Exercise aim -
Rewrite the entries below, changing "y-axis" to "vertical axis" and leaving everything else untouched. Omit the pictures.

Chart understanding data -

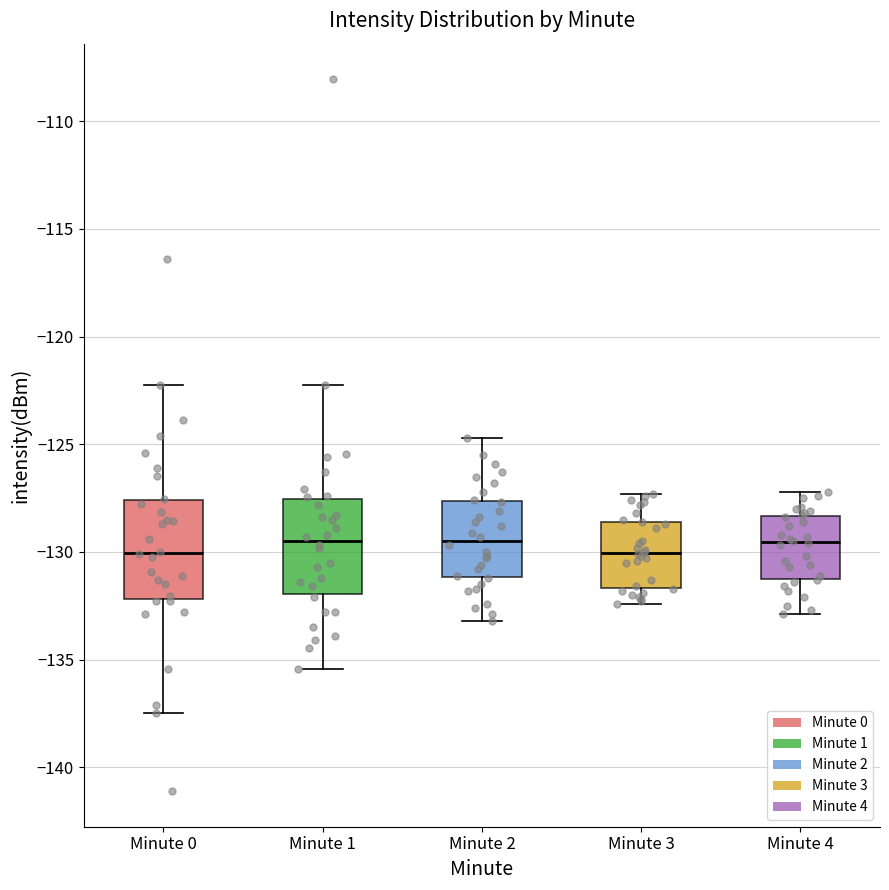

Reading left to right, transcribe this box plot: for each box, give where its median line is, the range the box spans, and where its two whiskers end, as read against the y-axis. The values are not printed on the chart, so give them approximately, as read against the axis.

Minute 0: median -130.0, box -132.0 to -127.5, whiskers -137.5 to -122.0
Minute 1: median -129.5, box -132.0 to -127.5, whiskers -135.5 to -122.0
Minute 2: median -129.5, box -131.0 to -127.5, whiskers -133.0 to -124.5
Minute 3: median -130.0, box -131.5 to -128.5, whiskers -132.5 to -127.5
Minute 4: median -129.5, box -131.0 to -128.5, whiskers -133.0 to -127.0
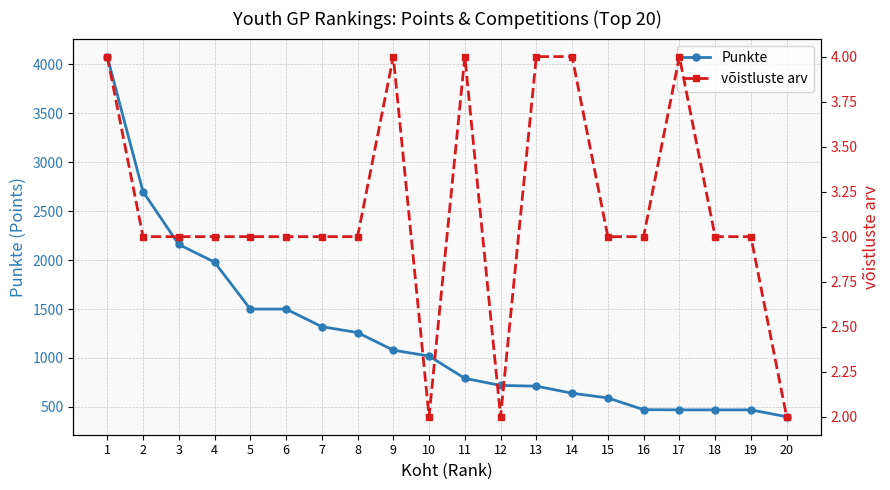

Which series has the largest total across all categories?

Punkte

Written solution -
Reading left to right, transcribe this box plot: for each box, give where its median line is, the range the box spans, and where its two whiskers end, as read against the vertical axis. The values are not printed on the chart, so give them approximately, as read against the axis.

Minute 0: median -130.0, box -132.0 to -127.5, whiskers -137.5 to -122.0
Minute 1: median -129.5, box -132.0 to -127.5, whiskers -135.5 to -122.0
Minute 2: median -129.5, box -131.0 to -127.5, whiskers -133.0 to -124.5
Minute 3: median -130.0, box -131.5 to -128.5, whiskers -132.5 to -127.5
Minute 4: median -129.5, box -131.0 to -128.5, whiskers -133.0 to -127.0

Which series has the largest total across all categories?

Punkte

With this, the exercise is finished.